PAGE EXTRACT:
Post by Chris Bradley » Thu Nov 20, 2008 7:21 pm


I'm just kicking this thread over for fear that this discussion will disappear under some 'Polywell' title, wtih which the following bears no association whatsoever. This is quite different to what the Polywell is attempting.



JamesC wrote:
> So I think I get it. In the thermonuclear version energy lost to scattering is not lost but just transfered to the heat and essentially recovered later on to some particle in the high end of the maxwellian distribution so the scattering losses are recycled.
>
> However in a beam version those losses cannot be recovered and are genuine losses and since the ratio of scattering probability to fusion probability is so biased toward scattering the average scattering loss exceeds the fusion gain even in an ideal scenario.
>
> Hence impossible even if we construct a PERFECT beam power device. If I had to describe such a device it would seem to look a bit like a particle accelerator with two monoenergic ion beams heading directly towards each other with some sort of containment field that would magically correct any scattering to straigten up a particles direction after a scattering event and then also reinject the energy the particle lost to scattering to get it back to fusion energy. Then upon fusion the newly fused particle would instantly disappear and the fusion energy released recovered without loss. This magic collision chamber would be long enough to ensure all particles entering it would fuse before exiting the other end.[Edit: Of course this device lives in a perfect vacuum]
>
> Ok.. so in this dreamland. Could this device produce net fusion power?
>
> The device has to put energy into each particle and energy to compensate each scattering event. How would I go about calculating if this ideal device produces net power? I think you had a go at something like this in your scattering post.




Chris Bradley wrote:
> Exactly! Top o'the class!!
>
> ...in one go you've summed up the issue and most of the solution I have suggested may be a route forward. The missing bit is just that instead of the beams being linear, they are circular and thus have no ends!

EXTRACTED DATA:
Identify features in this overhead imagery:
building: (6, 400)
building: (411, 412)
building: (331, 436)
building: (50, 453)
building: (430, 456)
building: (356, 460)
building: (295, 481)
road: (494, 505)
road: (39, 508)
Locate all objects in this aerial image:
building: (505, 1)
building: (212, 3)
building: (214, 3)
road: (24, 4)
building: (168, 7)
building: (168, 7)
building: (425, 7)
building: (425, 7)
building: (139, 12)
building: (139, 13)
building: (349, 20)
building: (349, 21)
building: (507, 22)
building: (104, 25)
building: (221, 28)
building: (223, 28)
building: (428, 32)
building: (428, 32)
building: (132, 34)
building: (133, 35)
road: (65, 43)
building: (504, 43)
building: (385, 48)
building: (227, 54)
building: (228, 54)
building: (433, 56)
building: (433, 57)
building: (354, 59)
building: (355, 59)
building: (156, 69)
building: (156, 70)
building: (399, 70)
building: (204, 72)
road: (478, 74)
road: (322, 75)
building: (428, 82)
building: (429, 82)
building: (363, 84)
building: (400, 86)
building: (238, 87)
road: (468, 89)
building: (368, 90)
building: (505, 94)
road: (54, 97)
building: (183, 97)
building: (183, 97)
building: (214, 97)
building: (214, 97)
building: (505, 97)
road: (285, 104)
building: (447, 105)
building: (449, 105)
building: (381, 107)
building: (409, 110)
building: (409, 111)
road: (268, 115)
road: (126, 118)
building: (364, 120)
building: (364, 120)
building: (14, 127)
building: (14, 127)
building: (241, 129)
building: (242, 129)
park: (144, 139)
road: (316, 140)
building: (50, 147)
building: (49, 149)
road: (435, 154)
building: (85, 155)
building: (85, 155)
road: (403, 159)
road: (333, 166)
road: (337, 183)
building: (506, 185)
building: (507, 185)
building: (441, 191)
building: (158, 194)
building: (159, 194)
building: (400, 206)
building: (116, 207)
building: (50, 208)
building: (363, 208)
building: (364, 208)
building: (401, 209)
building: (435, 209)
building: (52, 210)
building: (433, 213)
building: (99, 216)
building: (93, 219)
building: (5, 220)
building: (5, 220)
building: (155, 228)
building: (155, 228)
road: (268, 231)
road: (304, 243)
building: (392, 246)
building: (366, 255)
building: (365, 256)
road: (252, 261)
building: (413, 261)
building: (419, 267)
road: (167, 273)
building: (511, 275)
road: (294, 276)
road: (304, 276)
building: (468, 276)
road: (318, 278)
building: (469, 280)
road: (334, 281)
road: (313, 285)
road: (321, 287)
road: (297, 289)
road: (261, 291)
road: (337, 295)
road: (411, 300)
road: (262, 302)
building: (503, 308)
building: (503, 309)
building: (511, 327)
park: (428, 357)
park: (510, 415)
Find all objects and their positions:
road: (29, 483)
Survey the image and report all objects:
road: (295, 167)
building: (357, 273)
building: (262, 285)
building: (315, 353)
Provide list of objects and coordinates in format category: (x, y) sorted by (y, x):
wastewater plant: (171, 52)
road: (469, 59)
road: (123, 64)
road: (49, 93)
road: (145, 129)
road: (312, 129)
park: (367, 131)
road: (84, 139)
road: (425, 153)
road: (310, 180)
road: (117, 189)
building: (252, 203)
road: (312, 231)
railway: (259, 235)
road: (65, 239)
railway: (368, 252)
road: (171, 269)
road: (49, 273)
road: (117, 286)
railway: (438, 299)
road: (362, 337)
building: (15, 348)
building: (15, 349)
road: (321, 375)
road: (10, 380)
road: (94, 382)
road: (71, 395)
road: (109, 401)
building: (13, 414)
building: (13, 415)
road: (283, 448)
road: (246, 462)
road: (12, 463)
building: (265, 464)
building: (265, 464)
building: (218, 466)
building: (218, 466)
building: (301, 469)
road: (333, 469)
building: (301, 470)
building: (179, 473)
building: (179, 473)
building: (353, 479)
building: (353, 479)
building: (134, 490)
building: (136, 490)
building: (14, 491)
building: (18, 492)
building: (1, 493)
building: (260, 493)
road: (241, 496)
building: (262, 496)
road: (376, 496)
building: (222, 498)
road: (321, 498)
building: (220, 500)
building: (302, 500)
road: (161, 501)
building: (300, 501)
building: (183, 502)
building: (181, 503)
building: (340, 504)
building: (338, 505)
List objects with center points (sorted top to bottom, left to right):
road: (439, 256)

PROBLEM TO WORK ON: Copy word for word the passage of the fusion forum thread from "I'm just kicking" up to and including "Polywell is attempting.".

WRITTEN SOLUTION:
I'm just kicking this thread over for fear that this discussion will disappear under some 'Polywell' title, wtih which the following bears no association whatsoever. This is quite different to what the Polywell is attempting.